妻の付く地名を角川の地名辞典から内容を抜粋してみよう。
中妻(常総市・水海道)・・・江戸時代から見られる村名
中妻(北茨城市)・・・花園川の下流右岸。1595年の検地目録に記載がある
中妻(水戸市・内原町)・・・明治22年に8ケ村が合併してできた村名だが、江戸時代に「中妻郷」が存在した。
中妻(城里町・常北町)・・・中妻三十三郷と呼ばれ、室町時代から地名は存在していた。
中妻(取手市小文間)・・・小貝川と利根川の合流点付近にあり、貝塚や縄文時代の遺跡が見つかっている。
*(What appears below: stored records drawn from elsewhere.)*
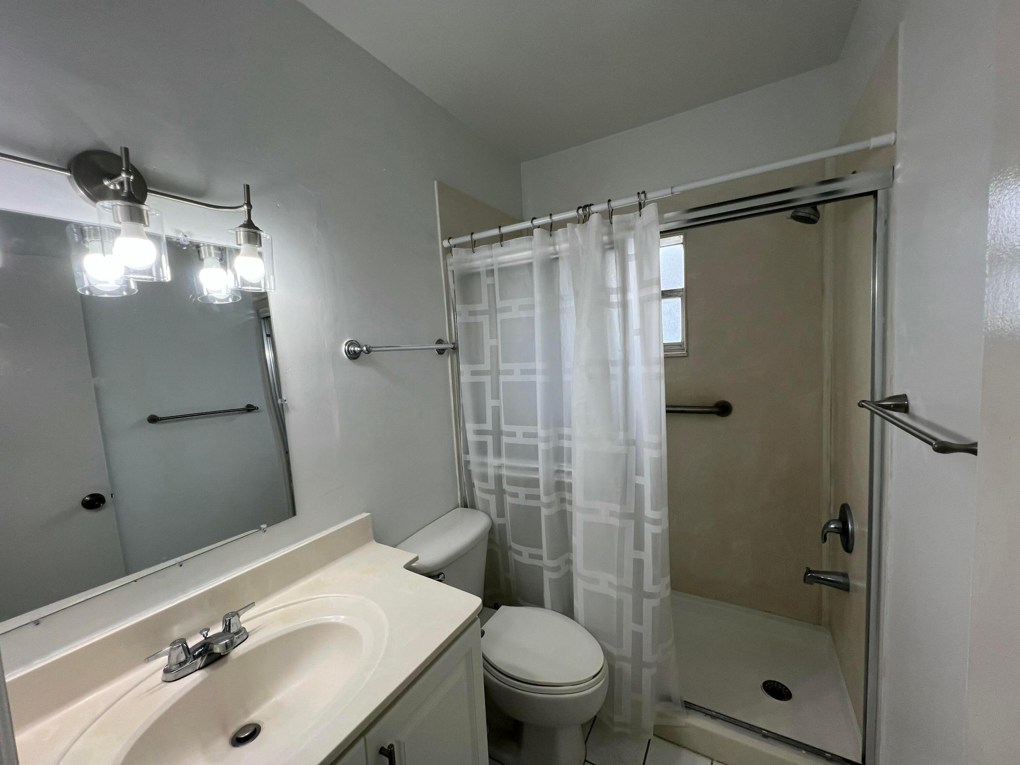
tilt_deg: -5.2
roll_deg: +3.2
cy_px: 382
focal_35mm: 13
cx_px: 510
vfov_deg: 89.9
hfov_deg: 106.2
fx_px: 383
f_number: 1.8
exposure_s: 1/120
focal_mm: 1.57
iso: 40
北・南中妻(つくば市・谷田部町)・・・小野川右岸の筑波台地上にある。江戸時代から北中妻村、南中妻村としてあった。
小妻(常陸太田市・里美村)・・・里川上流の段丘上に開ける。古くから薪炭(まきずみ)を利用して鍬(スキ)先を生産していた。
吾妻(つくば市・桜村)・・・昭和52年に誕生した町名
妻木(サイキ:つくば市・桜村)・・・花室川の上流右岸に位置し、江戸期から見られる村名だが、「才木村」とも書いたという。
どうも妻の漢字は後から当てたものだろう。
川妻(五霞町)・・・利根川右岸にあり、地名は川沿いにあり、西北端が三角形で、つま形をしていることによるという。鎌倉時代に「河妻郷」(下総国)が存在した。しかし洪水の多発地域で江戸期には権現堂川の決壊が17回あったという。
「妻」地名は比較的新しいものもあるが、古くからある場所のほとんどが川沿いの台地が多く、また洪水被害も多発している場所が多い。やはり「妻=つま=ぬま=沼」というような構図とも考えられそうだ。
アイヌ語で沼のことは「ト、トー」とか「トマム」というようだが、トマムは湿地帯で、トーは湖などに使われる。
また日本語となっている「沼=ヌマ」もどうも古代に新羅国から伝わってきたようでもある。
古事記(712年)に「新羅国に一つの沼(ぬま)有り、名を阿具奴摩(アグヌマ)と謂ふ」と出てくるという。
また万葉集の歌にも「奴麻=ヌマ」が出ている。